Some shareholders say the company has recently dialled back talk of splitting up in 2017 and instead appears to be focused on inversions again.
At a recent investor dinner, Read said if Pfizer were to move its domicile, he would prefer for the deal to close before the end of 2016, because tax reform might move back on to the agenda when a new US Congress is elected in 2017, according to an account of the meeting by Mark Schoenebaum, an analyst at Evercore ISI.
Despite the inversion crackdown, Pfizer could still pull off such a deal, as long as its shareholders ended up with less than 60 per cent of the combined company. One of the few targets that would fit this equation is Allergan, the maker of Botox, which is domiciled in Ireland and paid an effective tax rate of 4.8 per cent last year versus 25.5 per cent for Pfizer.
So far, Allergan has been a hunter rather than a target in the M&A game. In the last three years it has completed a string of acquisitions, as it shifted from an $8 billion maker of copycat medicines to a specialist in branded drugs with a market cap of $110 billion.
The group, which was called Actavis until taking the name of its 2014 purchase, is again on the hunt for deals, armed with the proceeds of the $41 billion sale of its generic drugs unit in August. Chief executive Brent Saunders says the rout in pharma shares could help.
“I think over time, if it stays like this, then it should benefit a cash buyer,” he says. “But the market could still bounce back — the real issue is how sustainable is the decline, and does it put us in a good position.”
One large investor in Allergan has suggested that Amgen, one of the four large-cap biotech companies, could be a target, though Saunders has so far completed only friendly deals. Its market capitalisation of $106 billion might make it a stretch for Allergan.

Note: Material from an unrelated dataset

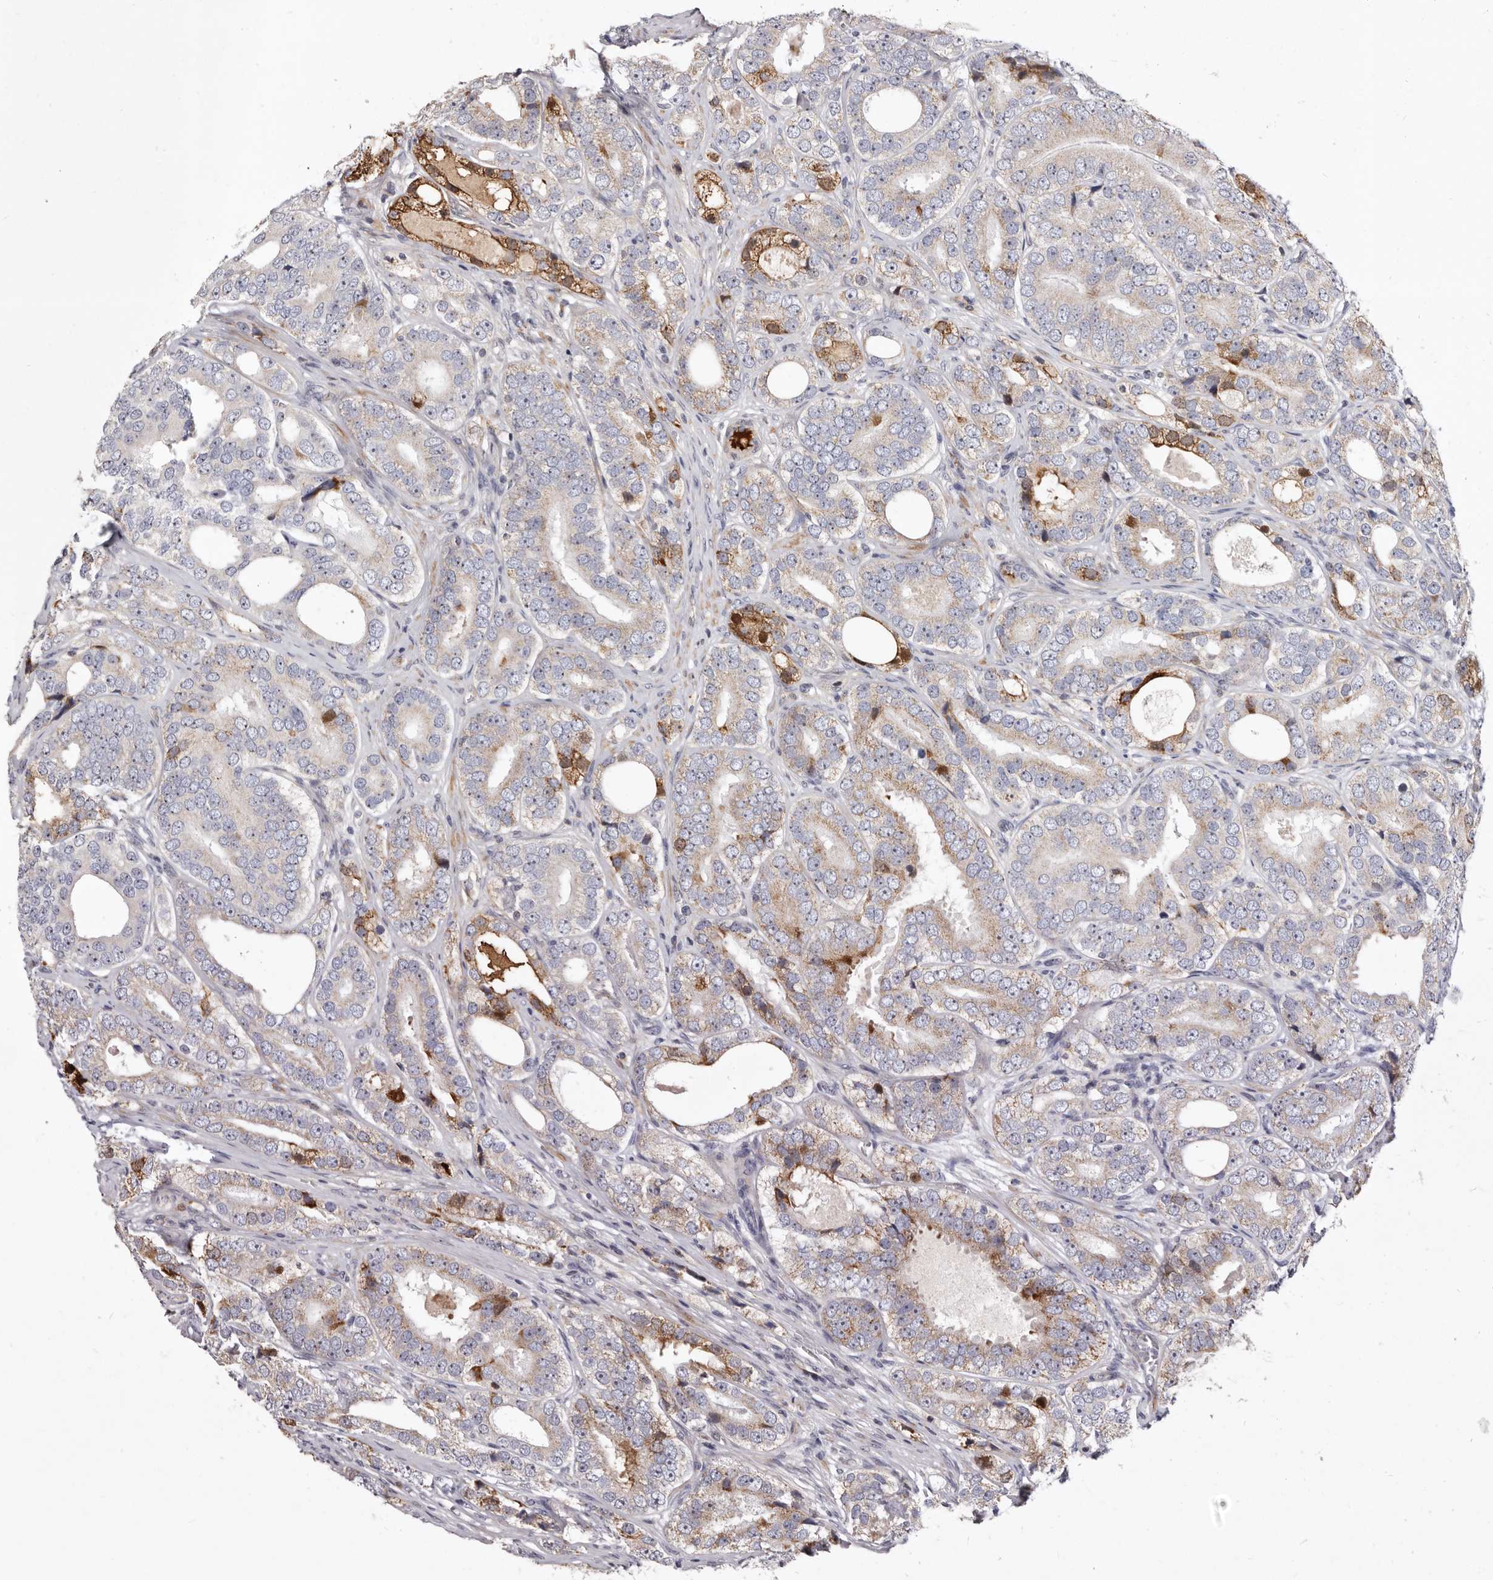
{"staining": {"intensity": "moderate", "quantity": "25%-75%", "location": "cytoplasmic/membranous"}, "tissue": "prostate cancer", "cell_type": "Tumor cells", "image_type": "cancer", "snomed": [{"axis": "morphology", "description": "Adenocarcinoma, High grade"}, {"axis": "topography", "description": "Prostate"}], "caption": "This photomicrograph displays IHC staining of human prostate cancer, with medium moderate cytoplasmic/membranous expression in about 25%-75% of tumor cells.", "gene": "NUBPL", "patient": {"sex": "male", "age": 56}}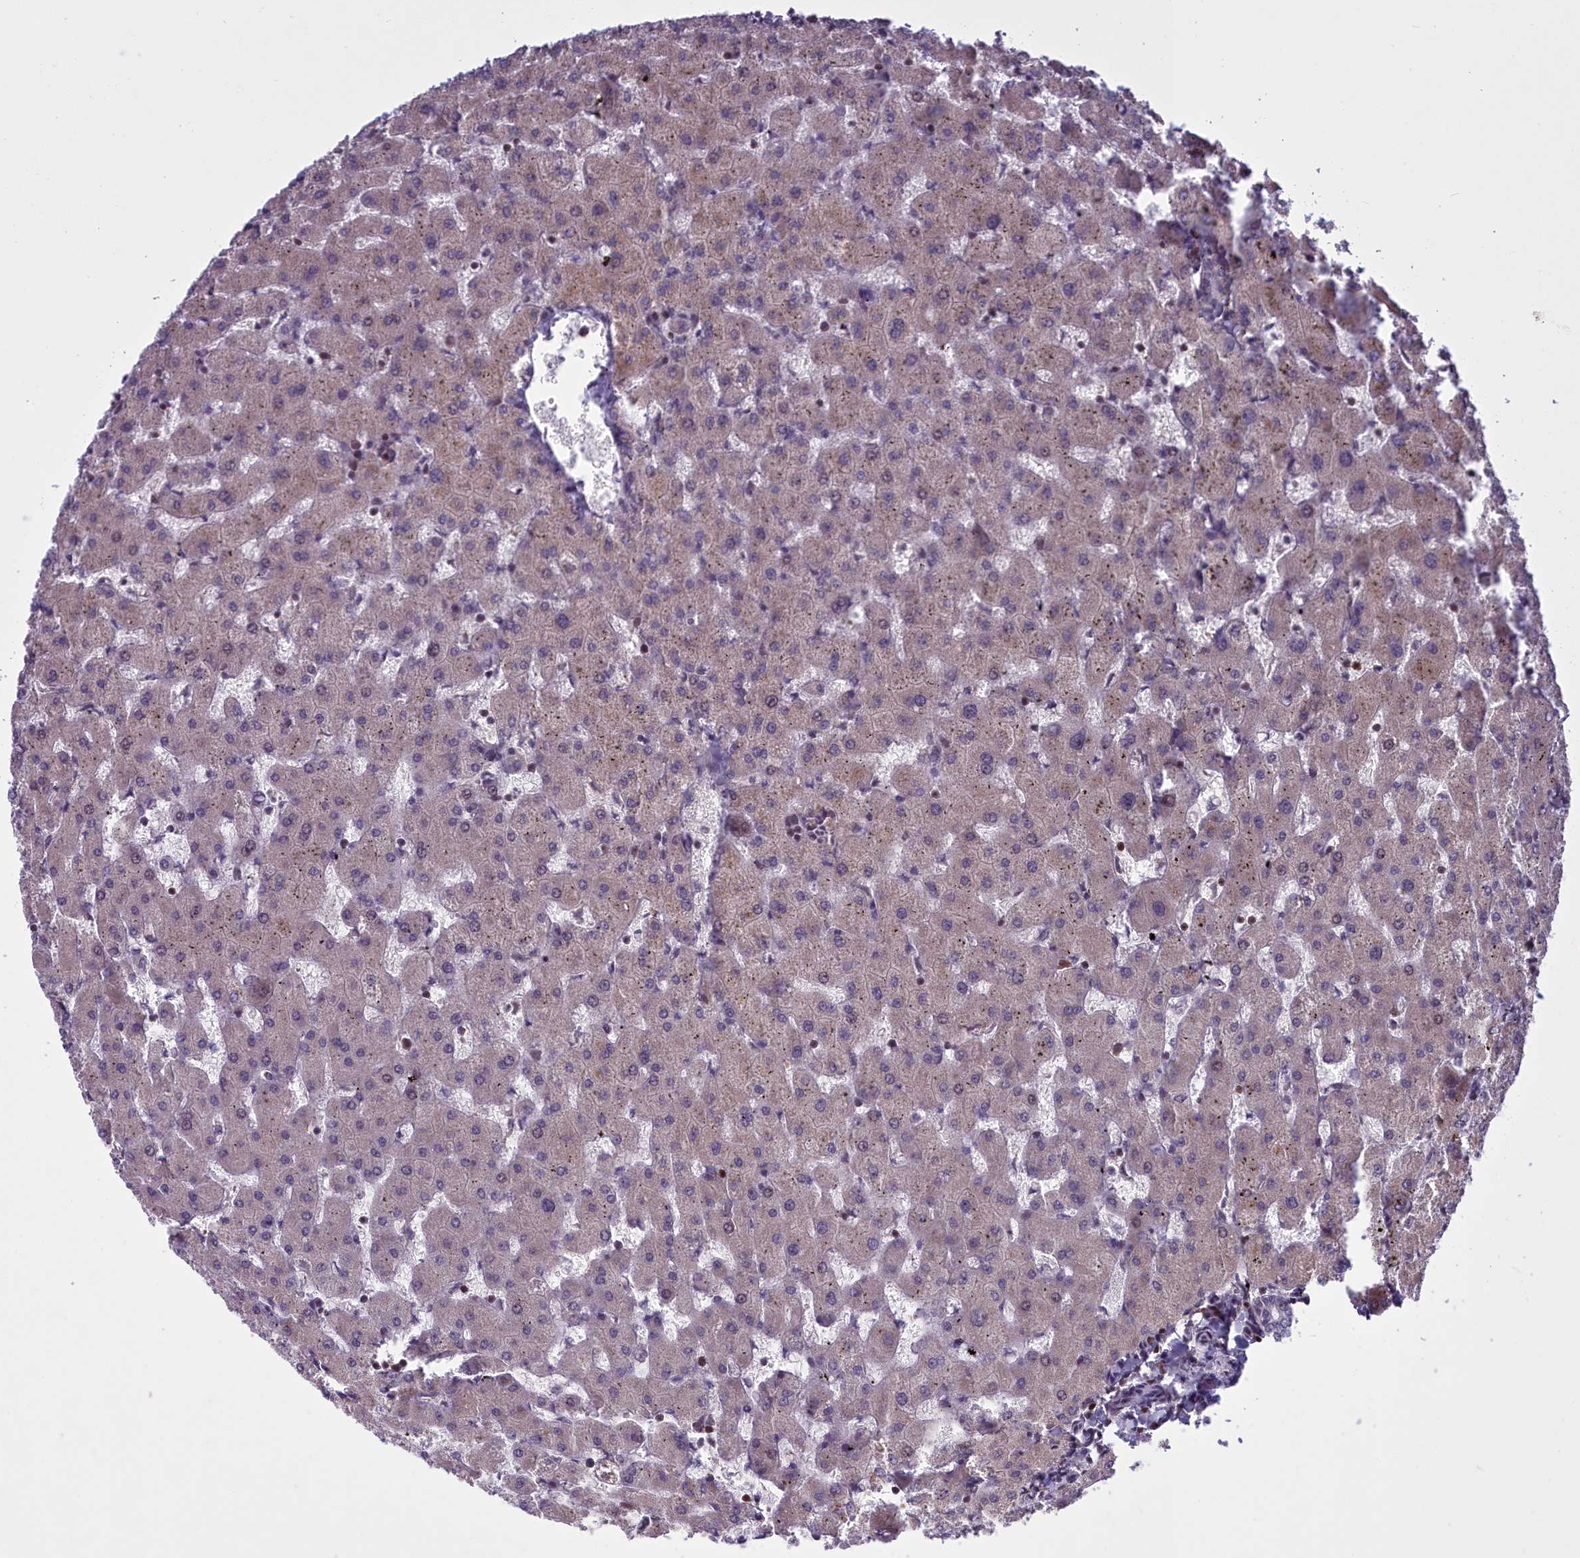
{"staining": {"intensity": "negative", "quantity": "none", "location": "none"}, "tissue": "liver", "cell_type": "Cholangiocytes", "image_type": "normal", "snomed": [{"axis": "morphology", "description": "Normal tissue, NOS"}, {"axis": "topography", "description": "Liver"}], "caption": "Immunohistochemistry (IHC) of unremarkable liver shows no positivity in cholangiocytes.", "gene": "GMEB1", "patient": {"sex": "female", "age": 63}}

But Dan Loeb, the activist investor who owns a small stake in the company has suggested Amgen should split itself in two; one of the two resulting companies might be easier to digest.
Fred Hassan, the former chief executive of Schering Plough, recently joined the board of Amgen, the investor pointed out. Hassan was a mentor to Saunders earlier in his career and is credited with “discovering” the executive.

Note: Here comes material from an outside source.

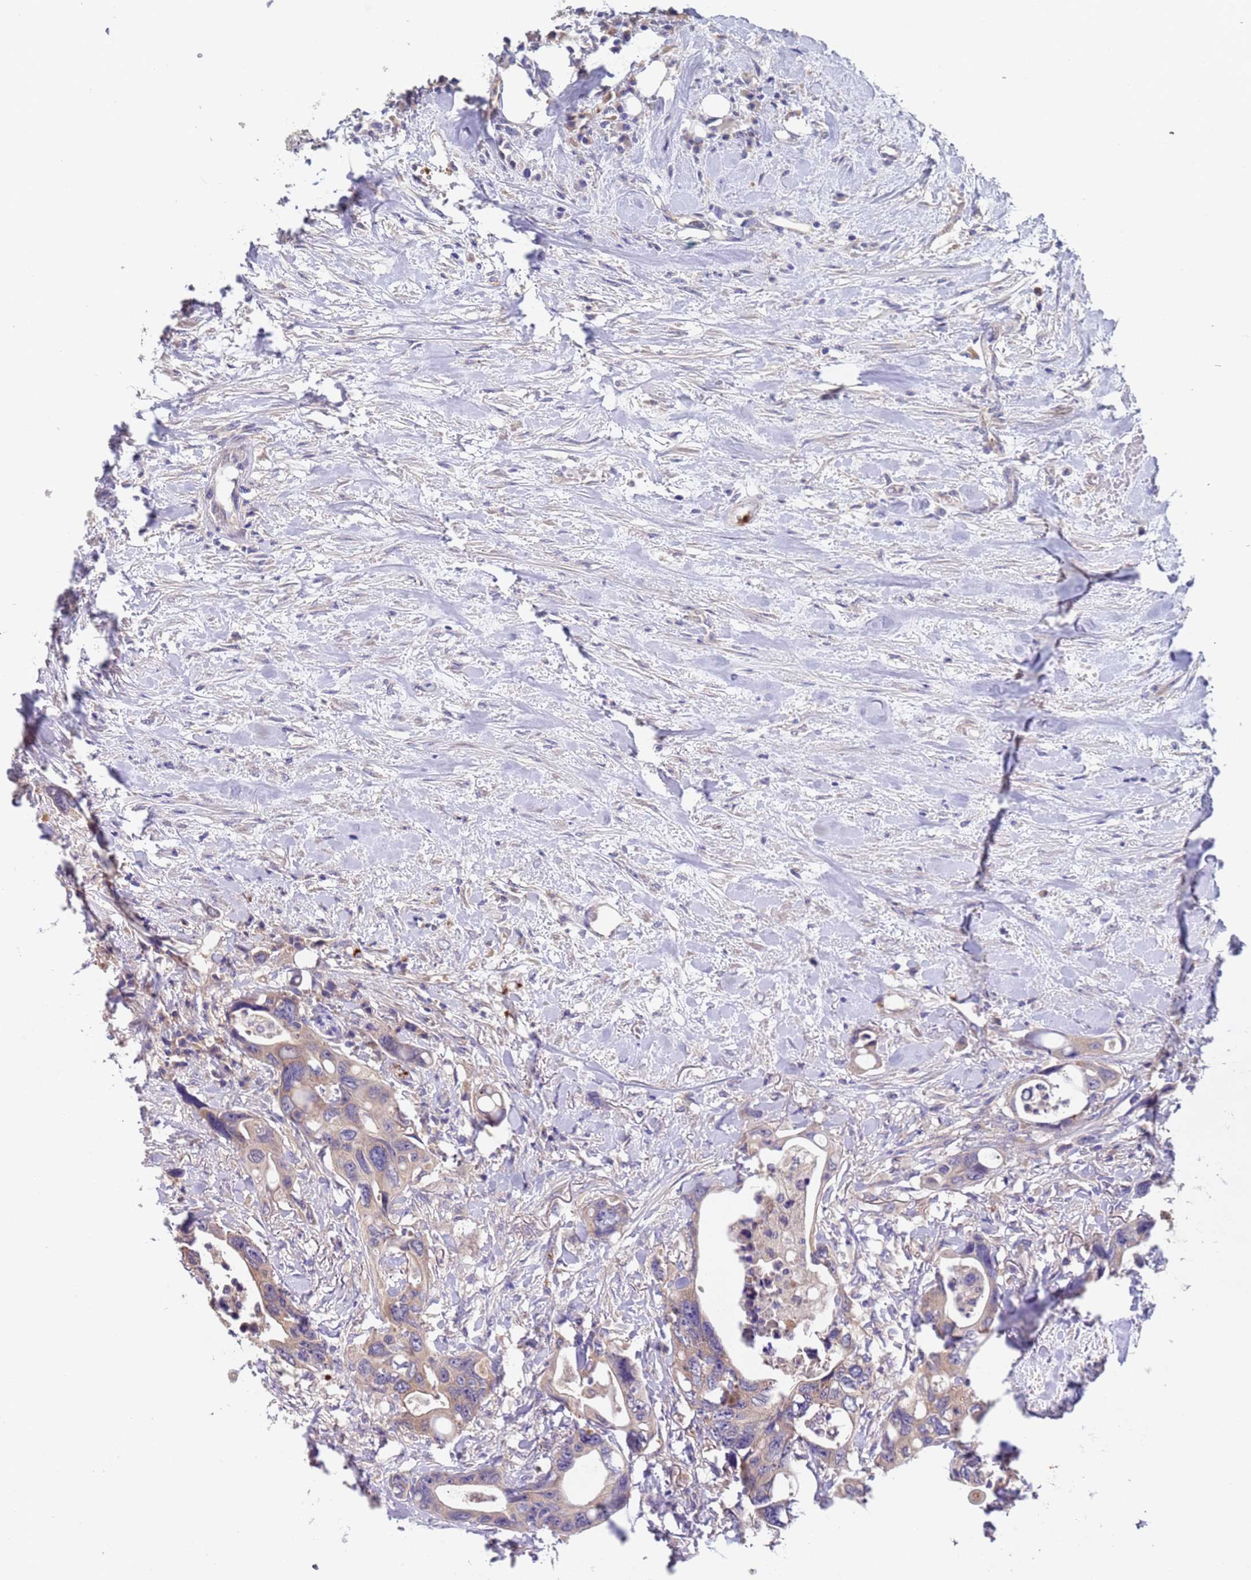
{"staining": {"intensity": "weak", "quantity": "25%-75%", "location": "cytoplasmic/membranous"}, "tissue": "colorectal cancer", "cell_type": "Tumor cells", "image_type": "cancer", "snomed": [{"axis": "morphology", "description": "Adenocarcinoma, NOS"}, {"axis": "topography", "description": "Rectum"}], "caption": "Immunohistochemistry (DAB (3,3'-diaminobenzidine)) staining of colorectal adenocarcinoma demonstrates weak cytoplasmic/membranous protein staining in about 25%-75% of tumor cells.", "gene": "ZNF248", "patient": {"sex": "male", "age": 57}}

Gilead is often held up as the biggest success story of biotech. It has overtaken some of the biggest names in the industry, such as GlaxoSmithKline and AstraZeneca, in terms of market capitalisation.
The company’s $11 billion purchase in 2012 of Pharmasset, the maker of a cure for hepatitis C, was one of the highest-return deals in the drug industry’s history. The medicine it acquired, Sovaldi, and its successor, Harvoni, pulled in revenues of almost $10 billion in the first half of the year alone — thanks in part to a price tag of $1,000 a day — all but covering Gilead’s initial outlay.
Turning a life-threatening illness into one that is in effect cured after a 12-week course of treatment is a huge achievement, but it poses a conundrum for investors: eventually Gilead will run out of patients to treat. Some analysts say the second quarter represented the high water mark for sales of its hepatitis C drugs.
Having spent much of the past year damping down talk of M&A, Gilead has shifted emphasis and is now openly discussing deals, according to two large shareholders. “They really have changed their tune,” says one.
The group has raised $10bn of debt. Added to its roughly $15 billion net cash position, that gives it $25 billion to spend on a target. In a recent survey of investors conducted by Evercore ISI, respondents identified Vertex and Incyte, biotech groups that have a market capitalisation of $25 billion and $18 billion respectively, as potential targets.
But one adviser familiar with Gilead’s thinking says its executives were quite taken with the $7 billion acquisition of Receptos by Celgene, and that they are more likely to focus their energies on companies in this price range.